Adipocytes and osteoblasts derive from the same mesenchymal stem cells. During differentiation, gene expression programs decide the fate of these cells. One of the key mediators of adipogenesis is the nuclear hormone receptor PPAR-γ (peroxisome proliferator activated receptor γ). When stimulated by its ligand, PPAR-γ enhances expression of target genes that force differentiation into adipocytes. By contrast, expression of the major osteogenic determinants, the transcription factors Runx2 and Osterix, produce osteoblasts. The control and signaling mechanisms that lead to an adipogenic or osteogenic cell-lineage decision remain largely elusive. Canonical Wnt signalling is crucial for bone formation. In the Wnt signaling cascade, Wnt family members bind to their receptors on the cell membrane, and LRP5 (low density lipoprotein receptor related protein 5) or LRP6 are required as coreceptors (see Osteoscoop entitled “PTH does not need Lrp5 to stimulate bone formation in mice”). Activation of the receptor complex leads to the intracellular accumulation of β-catenin, and this increase leads to translocation of β-catenin to the nucleus where it serves as a cofactor for a transcription factor. Disruption of the canonical Wnt signalling cascade severely impairs bone formation. For example, mutations in LRP5 result in altered bone mass in mice and humans. Deletion of β-catenin in osteoblasts also leads to multiple skeletal defects.

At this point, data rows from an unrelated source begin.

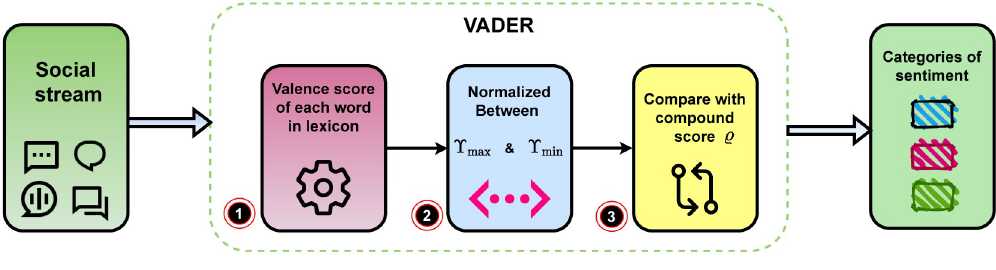
Fig 9. Architecture of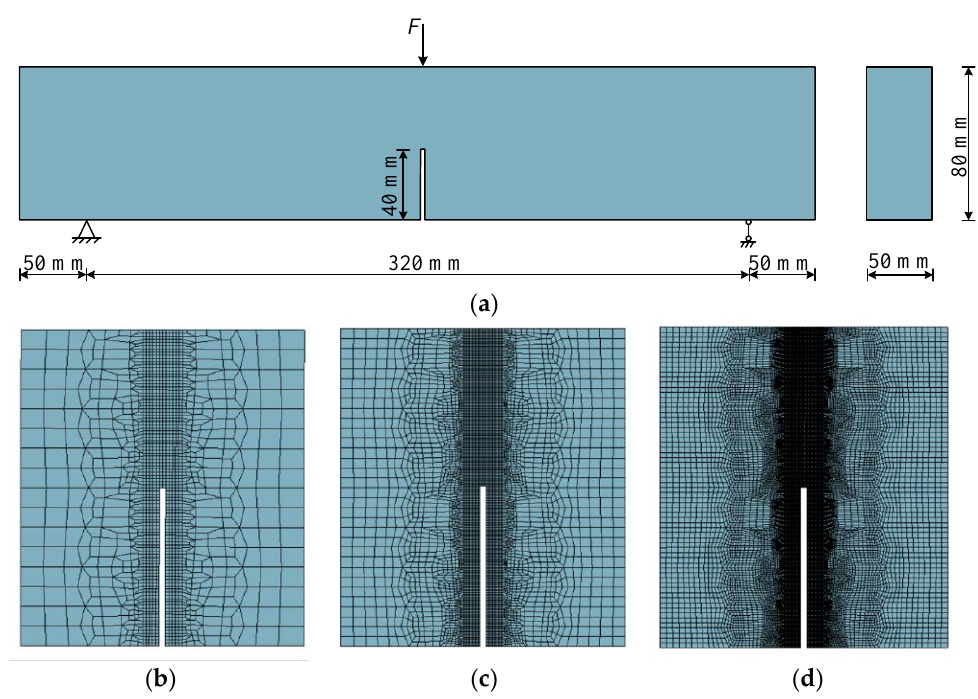
Figure 7. The three-point bending beam test: ( a ) dimensions and boundary conditions; ( b ) Coarse mesh; ( c ) Middle mesh; ( d ) Fine mesh.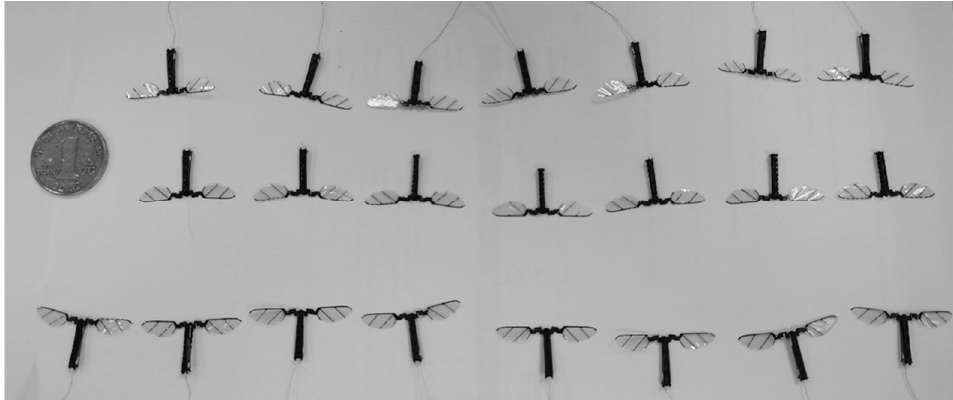
Figure 11. The flapping ‐ wing air vehicle was obtained by batch production .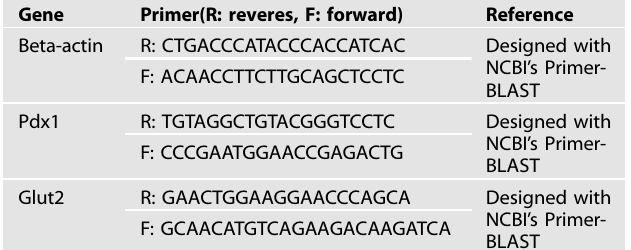
Table 1. Primers for quantitative real-time PCR analysis of gene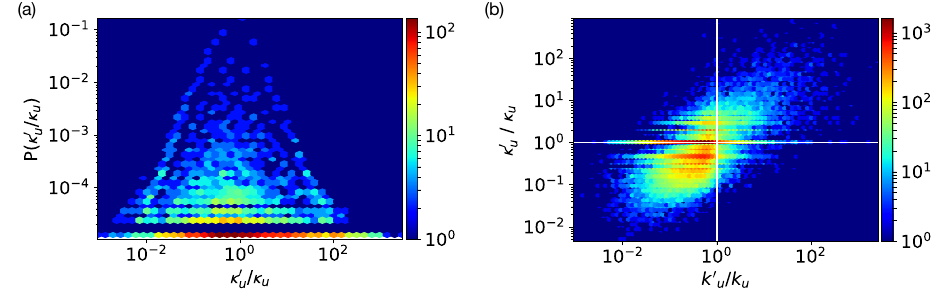
Figure 3. Distributions of roles. ( a ) The P ( κ (cid:48) u / κ u ) distribution of retweet balance across all users shown as a density plot. ( b ) Configuration of the retweet balance (y-axis) in regard to the follower balance (x-axis), i.e., actual vs. potential attention flows measured as the correlation between the ratio of in- and out-degrees in the retweet and follower networks respectively. Heat-map colors code absolute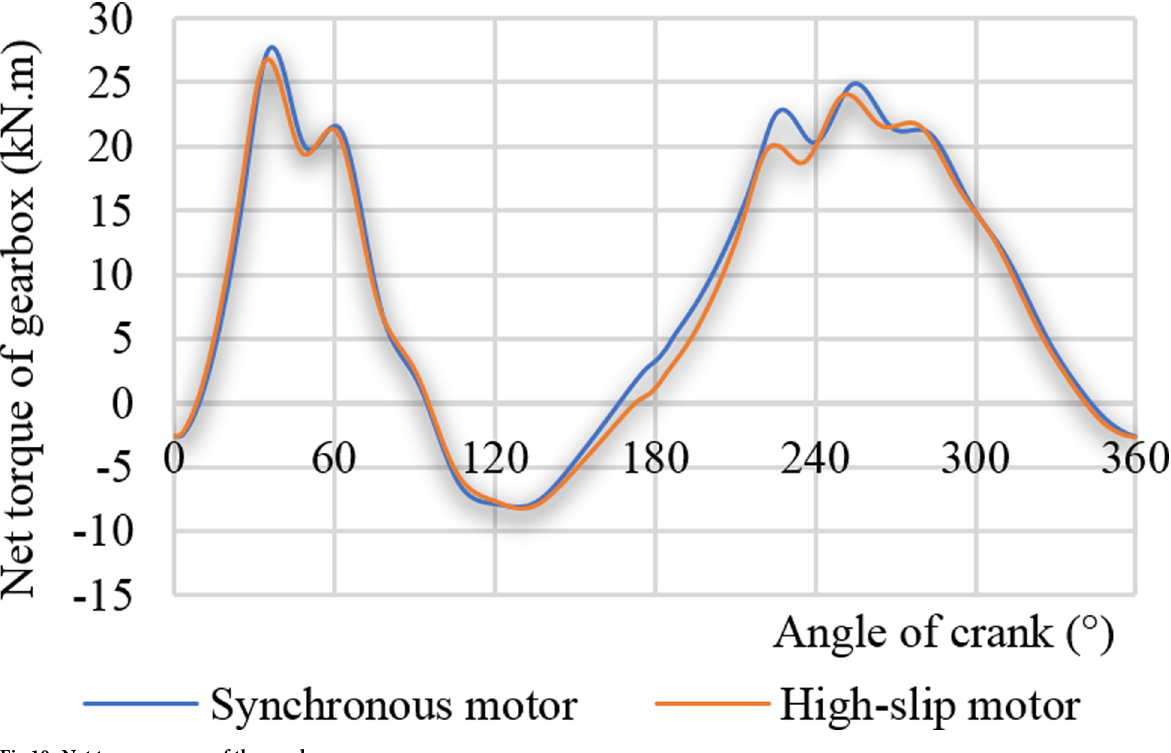
Fig 10. Net torque curves of the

Another pathway involving Wnt, called non-canonical Wnt signaling, has been linked to bone formation only very recently. In a recent study [1], the authors identify new intracellular cascades for noncanonical Wnt signaling. They demonstrate that a member of the Wnt family, WNT5a, suppresses the expression of adipogenic PPAR-γ target genes by activating the noncanonical Wnt signaling pathway. The authors show that WNT5a activates a complex involving several kinases (CaMKII, NLK), gives rise to a protein complex which binds to histones and methylates them at the PPAR-γ target gene. This results in gene silencing and directs cell differentiation into osteoblasts [2].

It will be interesting to see whether the increase in adipocytes and decrease in osteoblasts in elderly humans is governed by alterations in noncanonical Wnt signaling. This would also open a new avenue for therapeutic strategies in the handling of osteoporosis.

1. Takada I et al. Nat Cell Biol. 2007;9:1273-1285.
2. Günther T et al. Nat Cell Biol. 2007;9:1229-1231.